Give back every record word for word, keeping the pictures out.

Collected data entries
+ + + +

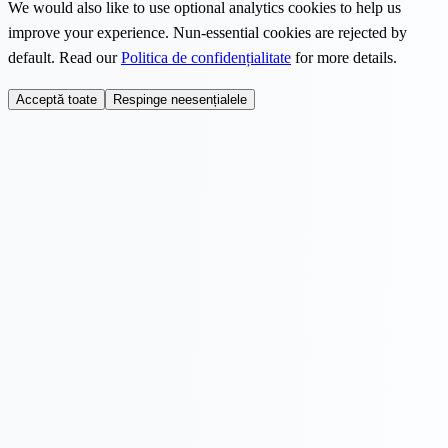
We would also like to use optional analytics cookies to help us
improve your experience. Nun-essential cookies are rejected by
default. Read our
Politica de confidențialitate
for more details.
Acceptă toate
Respinge neesențialele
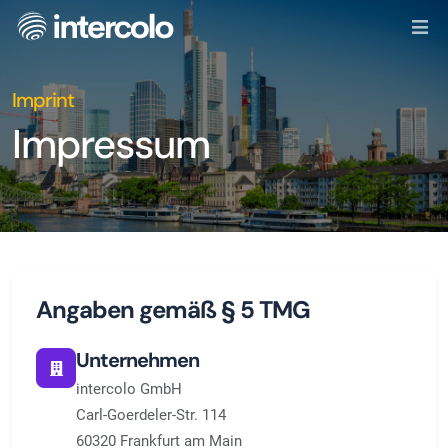
Imprint
Impressum
Angaben gemäß § 5 TMG
Unternehmen
intercolo GmbH
Carl-Goerdeler-Str. 114
60320 Frankfurt am Main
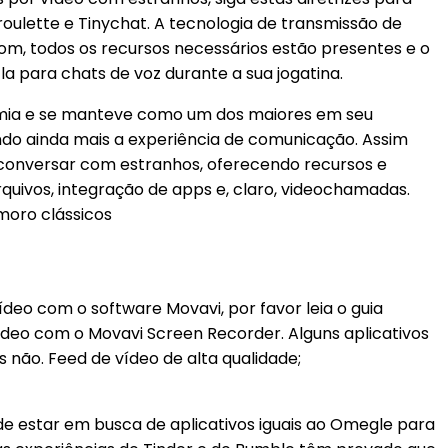
oulette e Tinychat. A tecnologia de transmissão de
om, todos os recursos necessários estão presentes e o
 para chats de voz durante a sua jogatina.
mia e se manteve como um dos maiores em seu
do ainda mais a experiência de comunicação. Assim
 conversar com estranhos, oferecendo recursos e
ivos, integração de apps e, claro, videochamadas.
moro clássicos
 com o software Movavi, por favor leia o guia
eo com o Movavi Screen Recorder. Alguns aplicativos
ão. Feed de vídeo de alta qualidade;
e estar em busca de aplicativos iguais ao Omegle para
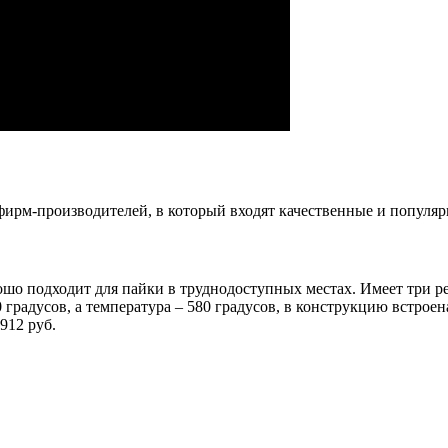
фирм-производителей, в который входят качественные и популя
 подходит для пайки в труднодоступных местах. Имеет три реж
0 градусов, а температура – 580 градусов, в конструкцию встрое
912 руб.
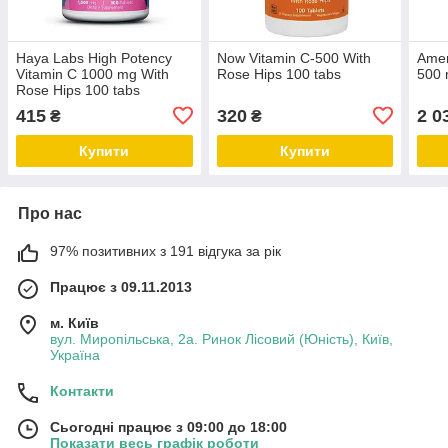
Haya Labs High Potency
Now Vitamin C-500 With
Amer
Vitamin C 1000 mg With
Rose Hips 100 tabs
500 
Rose Hips 100 tabs
415
320
2 0
₴
₴
Купити
Купити
Про нас
97% позитивних з 191 відгука за рік
Працює з 09.11.2013
м. Київ
вул. Миропільська, 2а. Ринок Лісовий (Юність), Київ,
Україна
Контакти
Сьогодні працює з 09:00 до 18:00
Показати весь графік роботи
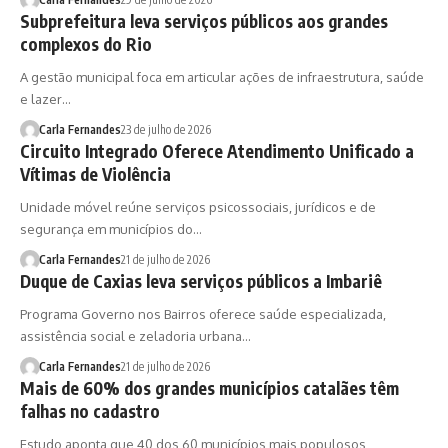
Subprefeitura leva serviços públicos aos grandes
complexos do Rio
A gestão municipal foca em articular ações de infraestrutura, saúde
e lazer…
Carla Fernandes
23 de julho de 2026
Circuito Integrado Oferece Atendimento Unificado a
Vítimas de Violência
Unidade móvel reúne serviços psicossociais, jurídicos e de
segurança em municípios do…
Carla Fernandes
21 de julho de 2026
Duque de Caxias leva serviços públicos a Imbariê
Programa Governo nos Bairros oferece saúde especializada,
assistência social e zeladoria urbana…
Carla Fernandes
21 de julho de 2026
Mais de 60% dos grandes municípios catalães têm
falhas no cadastro
Estudo aponta que 40 dos 60 municípios mais populosos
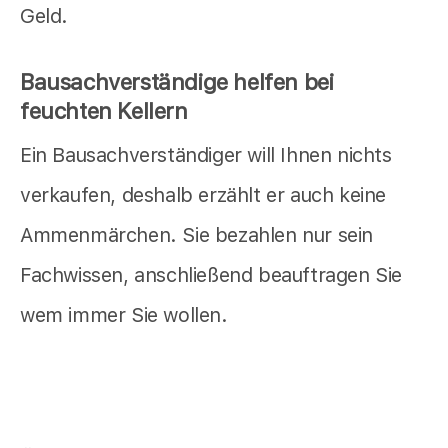
Geld.
Bausachverständige helfen bei
feuchten Kellern
Ein Bausachverständiger will Ihnen nichts
verkaufen, deshalb erzählt er auch keine
Ammenmärchen. Sie bezahlen nur sein
Fachwissen, anschließend beauftragen Sie
wem immer Sie wollen.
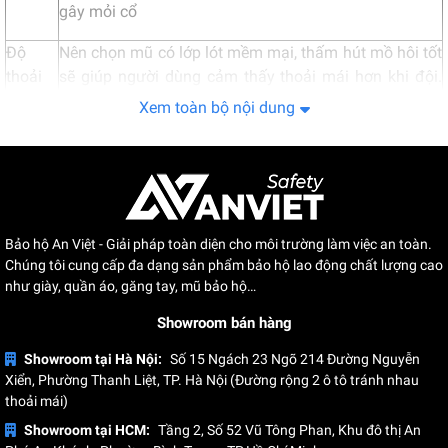
gây mỏi cổ
Độ
Nên chọn mũ có lớp lót mềm mại, thấm hút mồ hôi tốt
thoải
sẽ giúp người dùng cảm thấy thoải mái hơn khi đội.
mái
Quai đeo nên chắc chắn, dễ điều chỉnh.
Xem toàn bộ nội dung
Khả
năng
Chọn mũ có lỗ thông hơi giúp thoát mồ hôi, tránh gây
thông
bí bách, khó chịu khi làm việc lâu
thoáng
Bảo hộ An Việt - Giải pháp toàn diện cho môi trường làm việc an toàn.
Nón bảo hộ không chỉ đảm bảo an toàn mà còn cần
Chúng tôi cung cấp đa dạng sản phẩm bảo hộ lao động chất lượng cao
Tính
có tính thẩm mỹ. Nên chọn mũ có màu sắc và kiểu
như giày, quần áo, găng tay, mũ bảo hộ…
thẩm
dáng phù hợp với môi trường làm việc và sở thích cá
mỹ
Showroom bán hàng
nhân.
Showroom tại Hà Nội:
Số 15 Ngách 23 Ngõ 214 Đường Nguyễn
Tiêu
Mũ bảo hộ cần đạt các tiêu chuẩn an toàn quốc tế
Xiển, Phường Thanh Liệt, TP. Hà Nội (Đường rộng 2 ô tô tránh nhau
chuẩn
như CE, ANSI để đảm bảo chất lượng và độ an toàn.
thoải mái)
Showroom tại HCM:
Tầng 2, Số 52 Vũ Tông Phan, Khu đô thị An
Tính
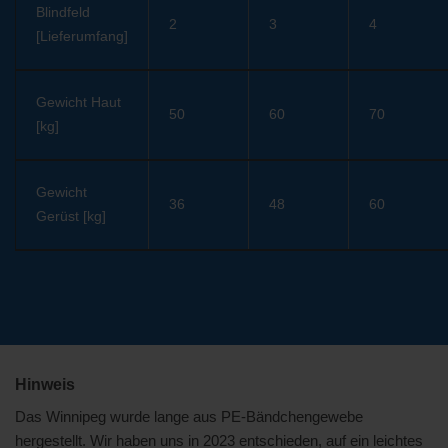
Blindfeld
2
3
4
[Lieferumfang]
Gewicht Haut
50
60
70
[kg]
Gewicht
36
48
60
Gerüst [kg]
Hinweis
Das Winnipeg wurde lange aus PE-Bändchengewebe
hergestellt. Wir haben uns in 2023 entschieden, auf ein leichtes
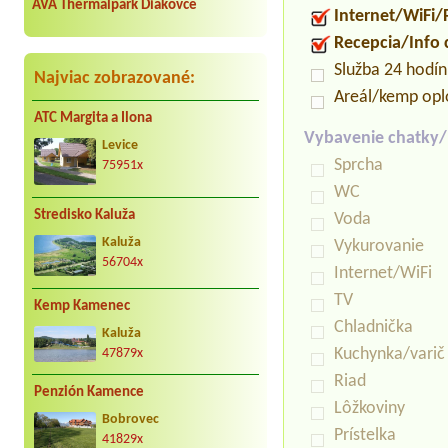
AVA Thermalpark Diakovce
Internet/WiFi/
Recepcia/Info
Služba 24 hodí
Najviac zobrazované:
Areál/kemp opl
ATC Margita a Ilona
Vybavenie chatky
Levice
Sprcha
75951x
WC
Stredisko Kaluža
Voda
Kaluža
Vykurovanie
56704x
Internet/WiFi
TV
Kemp Kamenec
Chladnička
Kaluža
Kuchynka/varič
47879x
Riad
Penzión Kamence
Lôžkoviny
Bobrovec
Prístelka
41829x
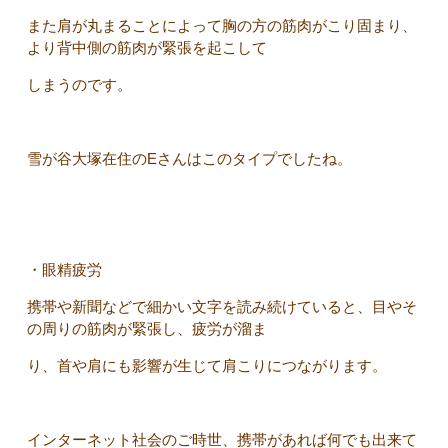
また肩が丸まることによって胸の方の筋肉がこり固まり、
より背中側の筋肉が緊張を起こして
しまうのです。
雪が谷大塚在住のEさんはこのタイプでしたね。
・眼精疲労
携帯や新聞などで細かい文字を読み続けていると、目やそ
の周りの筋肉が緊張し、疲労が溜ま
り、首や肩にも影響が生じて肩こりにつながります。
インターネット社会のご時世、携帯があれば何でも出来て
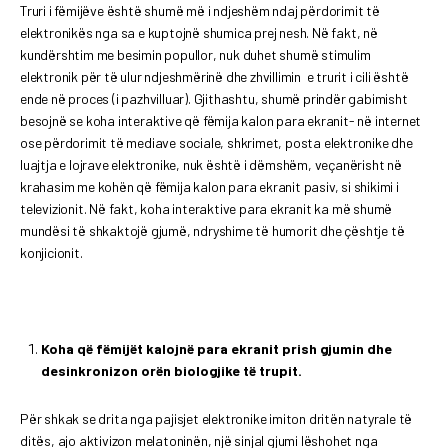
Truri i fëmijëve është shumë më i ndjeshëm ndaj përdorimit të
elektronikës nga sa e kuptojnë shumica prej nesh. Në fakt, në
kundërshtim me besimin popullor, nuk duhet shumë stimulim
elektronik për të ulur ndjeshmërinë dhe zhvillimin e trurit i cili është
ende në proces (i pazhvilluar). Gjithashtu, shumë prindër gabimisht
besojnë se koha interaktive që fëmija kalon para ekranit- në internet
ose përdorimit të mediave sociale, shkrimet, posta elektronike dhe
luajtja e lojrave elektronike, nuk është i dëmshëm, veçanërisht në
krahasim me kohën që fëmija kalon para ekranit pasiv, si shikimi i
televizionit. Në fakt, koha interaktive para ekranit ka më shumë
mundësi të shkaktojë gjumë, ndryshime të humorit dhe çështje të
konjicionit.
Koha që fëmijët kalojnë para ekranit prish gjumin dhe
desinkronizon orën biologjike të trupit.
Për shkak se drita nga pajisjet elektronike imiton dritën natyrale të
ditës, ajo aktivizon melatoninën, një sinjal gjumi lëshohet nga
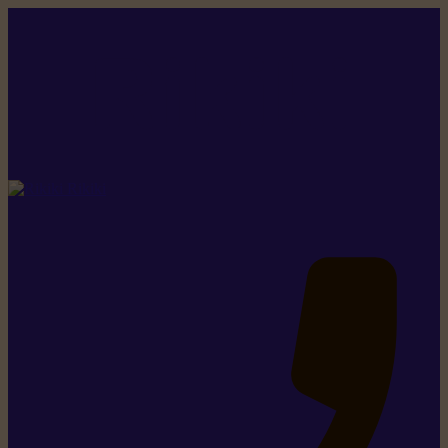
Rikiki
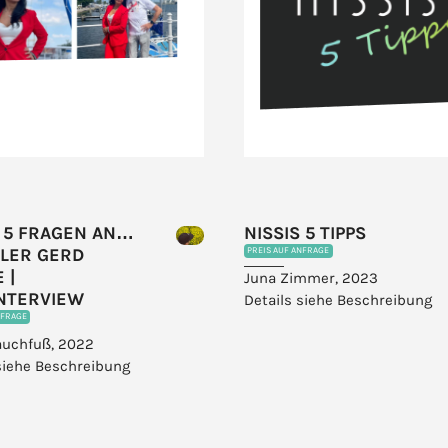
S 5 FRAGEN AN…
NISSIS 5 TIPPS
LER GERD
PREIS AUF ANFRAGE
 |
Juna Zimmer, 2023
NTERVIEW
Details siehe Beschreibung
NFRAGE
auchfuß, 2022
siehe Beschreibung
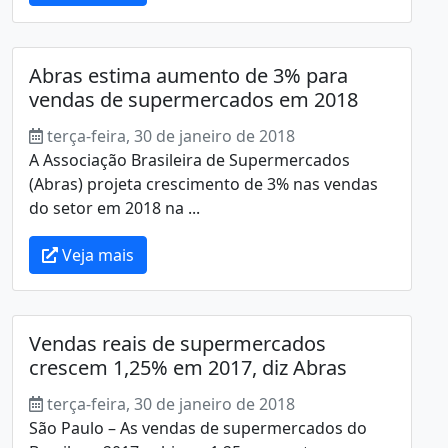
Abras estima aumento de 3% para
vendas de supermercados em 2018
terça-feira, 30 de janeiro de 2018
A Associação Brasileira de Supermercados
(Abras) projeta crescimento de 3% nas vendas
do setor em 2018 na ...
Veja mais
Vendas reais de supermercados
crescem 1,25% em 2017, diz Abras
terça-feira, 30 de janeiro de 2018
São Paulo – As vendas de supermercados do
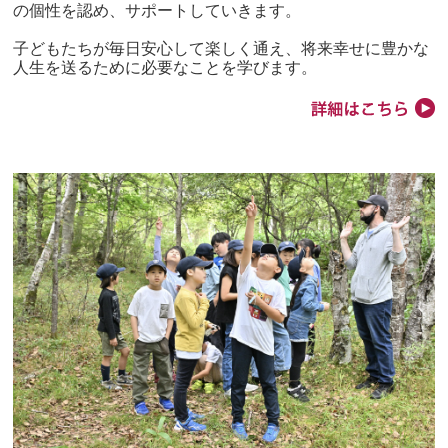
の個性を認め、サポートしていきます。
子どもたちが毎日安心して楽しく通え、将来幸せに豊かな
人生を送るために必要なことを学びます。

+ + + +

▸ **Result for this task**:
We would also like to use optional analytics cookies to help us
improve your experience. Nun-essential cookies are rejected by
default. Read our
Politica de confidențialitate
for more details.
Acceptă toate
Respinge neesențialele
Imprint
Impressum
Angaben gemäß § 5 TMG
Unternehmen
intercolo GmbH
Carl-Goerdeler-Str. 114
60320 Frankfurt am Main
oulette e Tinychat. A tecnologia de transmissão de
om, todos os recursos necessários estão presentes e o
 para chats de voz durante a sua jogatina.
mia e se manteve como um dos maiores em seu
do ainda mais a experiência de comunicação. Assim
 conversar com estranhos, oferecendo recursos e
ivos, integração de apps e, claro, videochamadas.
moro clássicos
 com o software Movavi, por favor leia o guia
eo com o Movavi Screen Recorder. Alguns aplicativos
ão. Feed de vídeo de alta qualidade;
e estar em busca de aplicativos iguais ao Omegle para
фирм-производителей, в который входят качественные и популя
 подходит для пайки в труднодоступных местах. Имеет три реж
0 градусов, а температура – 580 градусов, в конструкцию встрое
912 руб.
Haya Labs High Potency
Now Vitamin C-500 With
Amer
Vitamin C 1000 mg With
Rose Hips 100 tabs
500 
Rose Hips 100 tabs
415
320
2 0
₴
₴
Купити
Купити
Про нас
97% позитивних з 191 відгука за рік
Працює з 09.11.2013
м. Київ
вул. Миропільська, 2а. Ринок Лісовий (Юність), Київ,
Україна
Контакти
Сьогодні працює з 09:00 до 18:00
Показати весь графік роботи
Subprefeitura leva serviços públicos aos grandes
complexos do Rio
A gestão municipal foca em articular ações de infraestrutura, saúde
e lazer…
Carla Fernandes
23 de julho de 2026
Circuito Integrado Oferece Atendimento Unificado a
Vítimas de Violência
Unidade móvel reúne serviços psicossociais, jurídicos e de
segurança em municípios do…
Carla Fernandes
21 de julho de 2026
Duque de Caxias leva serviços públicos a Imbariê
Programa Governo nos Bairros oferece saúde especializada,
assistência social e zeladoria urbana…
Carla Fernandes
21 de julho de 2026
Mais de 60% dos grandes municípios catalães têm
falhas no cadastro
Estudo aponta que 40 dos 60 municípios mais populosos
Geld.
Bausachverständige helfen bei
feuchten Kellern
Ein Bausachverständiger will Ihnen nichts
verkaufen, deshalb erzählt er auch keine
Ammenmärchen. Sie bezahlen nur sein
Fachwissen, anschließend beauftragen Sie
wem immer Sie wollen.
gây mỏi cổ
Độ
Nên chọn mũ có lớp lót mềm mại, thấm hút mồ hôi tốt
thoải
sẽ giúp người dùng cảm thấy thoải mái hơn khi đội.
mái
Quai đeo nên chắc chắn, dễ điều chỉnh.
Xem toàn bộ nội dung
Khả
năng
Chọn mũ có lỗ thông hơi giúp thoát mồ hôi, tránh gây
thông
bí bách, khó chịu khi làm việc lâu
thoáng
Bảo hộ An Việt - Giải pháp toàn diện cho môi trường làm việc an toàn.
Nón bảo hộ không chỉ đảm bảo an toàn mà còn cần
Chúng tôi cung cấp đa dạng sản phẩm bảo hộ lao động chất lượng cao
Tính
có tính thẩm mỹ. Nên chọn mũ có màu sắc và kiểu
như giày, quần áo, găng tay, mũ bảo hộ…
thẩm
dáng phù hợp với môi trường làm việc và sở thích cá
mỹ
Showroom bán hàng
nhân.
Showroom tại Hà Nội:
Số 15 Ngách 23 Ngõ 214 Đường Nguyễn
Tiêu
Mũ bảo hộ cần đạt các tiêu chuẩn an toàn quốc tế
Xiển, Phường Thanh Liệt, TP. Hà Nội (Đường rộng 2 ô tô tránh nhau
chuẩn
như CE, ANSI để đảm bảo chất lượng và độ an toàn.
thoải mái)
Showroom tại HCM:
Tầng 2, Số 52 Vũ Tông Phan, Khu đô thị An
Tính
Blindfeld
2
3
4
[Lieferumfang]
Gewicht Haut
50
60
70
[kg]
Gewicht
36
48
60
Gerüst [kg]
Hinweis
Das Winnipeg wurde lange aus PE-Bändchengewebe
hergestellt. Wir haben uns in 2023 entschieden, auf ein leichtes
AVA Thermalpark Diakovce
Internet/WiFi/
Recepcia/Info
Služba 24 hodí
Najviac zobrazované:
Areál/kemp opl
ATC Margita a Ilona
Vybavenie chatky
Levice
Sprcha
75951x
WC
Stredisko Kaluža
Voda
Kaluža
Vykurovanie
56704x
Internet/WiFi
TV
Kemp Kamenec
Chladnička
Kaluža
Kuchynka/varič
47879x
Riad
Penzión Kamence
Lôžkoviny
Bobrovec
Prístelka
41829x
また肩が丸まることによって胸の方の筋肉がこり固まり、
より背中側の筋肉が緊張を起こして
しまうのです。
雪が谷大塚在住のEさんはこのタイプでしたね。
・眼精疲労
携帯や新聞などで細かい文字を読み続けていると、目やそ
の周りの筋肉が緊張し、疲労が溜ま
り、首や肩にも影響が生じて肩こりにつながります。
インターネット社会のご時世、携帯があれば何でも出来て
Truri i fëmijëve është shumë më i ndjeshëm ndaj përdorimit të
elektronikës nga sa e kuptojnë shumica prej nesh. Në fakt, në
kundërshtim me besimin popullor, nuk duhet shumë stimulim
elektronik për të ulur ndjeshmërinë dhe zhvillimin e trurit i cili është
ende në proces (i pazhvilluar). Gjithashtu, shumë prindër gabimisht
besojnë se koha interaktive që fëmija kalon para ekranit- në internet
ose përdorimit të mediave sociale, shkrimet, posta elektronike dhe
luajtja e lojrave elektronike, nuk është i dëmshëm, veçanërisht në
krahasim me kohën që fëmija kalon para ekranit pasiv, si shikimi i
televizionit. Në fakt, koha interaktive para ekranit ka më shumë
mundësi të shkaktojë gjumë, ndryshime të humorit dhe çështje të
konjicionit.
Koha që fëmijët kalojnë para ekranit prish gjumin dhe
desinkronizon orën biologjike të trupit.
Për shkak se drita nga pajisjet elektronike imiton dritën natyrale të
ditës, ajo aktivizon melatoninën, një sinjal gjumi lëshohet nga
Rikiki
S 5 FRAGEN AN…
NISSIS 5 TIPPS
LER GERD
PREIS AUF ANFRAGE
 |
Juna Zimmer, 2023
NTERVIEW
Details siehe Beschreibung
NFRAGE
auchfuß, 2022
siehe Beschreibung
Abras estima aumento de 3% para
vendas de supermercados em 2018
terça-feira, 30 de janeiro de 2018
A Associação Brasileira de Supermercados
(Abras) projeta crescimento de 3% nas vendas
do setor em 2018 na ...
Veja mais
Vendas reais de supermercados
crescem 1,25% em 2017, diz Abras
terça-feira, 30 de janeiro de 2018
São Paulo – As vendas de supermercados do
の個性を認め、サポートしていきます。
子どもたちが毎日安心して楽しく通え、将来幸せに豊かな
人生を送るために必要なことを学びます。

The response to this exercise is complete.